* [JOB]: Working down the material below, reproduce exactly every line from the one containing "List each element's" to the last line, and only those.

* [EXERCISE DATA]:
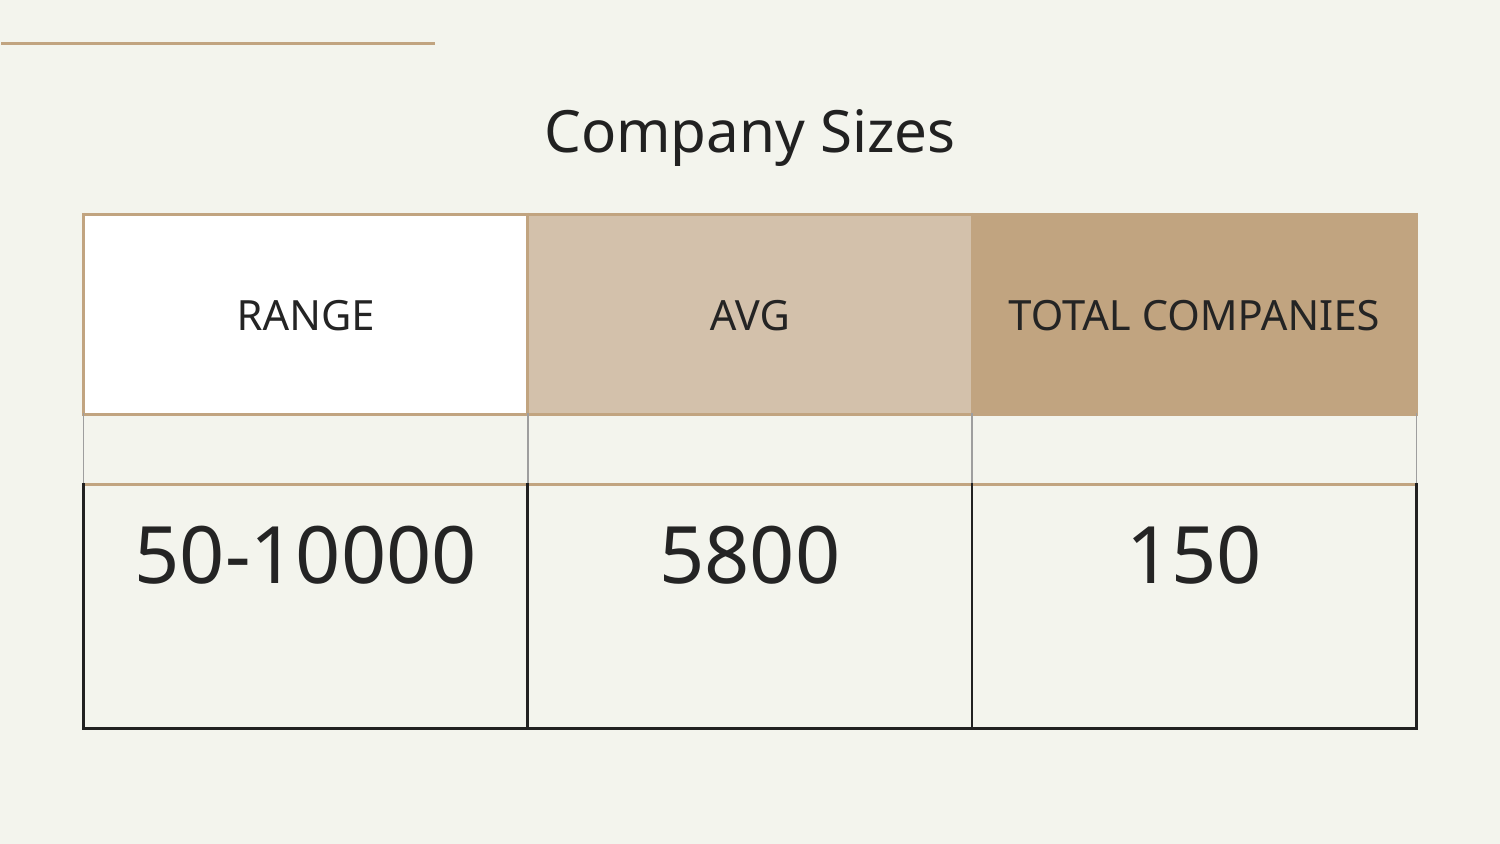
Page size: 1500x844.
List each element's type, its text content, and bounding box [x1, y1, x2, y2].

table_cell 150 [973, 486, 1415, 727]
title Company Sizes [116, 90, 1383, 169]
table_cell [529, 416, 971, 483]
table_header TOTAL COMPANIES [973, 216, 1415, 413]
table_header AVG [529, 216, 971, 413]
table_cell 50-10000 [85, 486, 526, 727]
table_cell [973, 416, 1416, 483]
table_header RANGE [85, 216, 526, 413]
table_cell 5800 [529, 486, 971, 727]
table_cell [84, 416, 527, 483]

* [WRITTEN ANSWER]:
List each element's type, its text content, and bounding box [x1, y1, x2, y2].

table_cell 150 [973, 486, 1415, 727]
title Company Sizes [116, 90, 1383, 169]
table_cell [529, 416, 971, 483]
table_header TOTAL COMPANIES [973, 216, 1415, 413]
table_header AVG [529, 216, 971, 413]
table_cell 50-10000 [85, 486, 526, 727]
table_cell [973, 416, 1416, 483]
table_header RANGE [85, 216, 526, 413]
table_cell 5800 [529, 486, 971, 727]
table_cell [84, 416, 527, 483]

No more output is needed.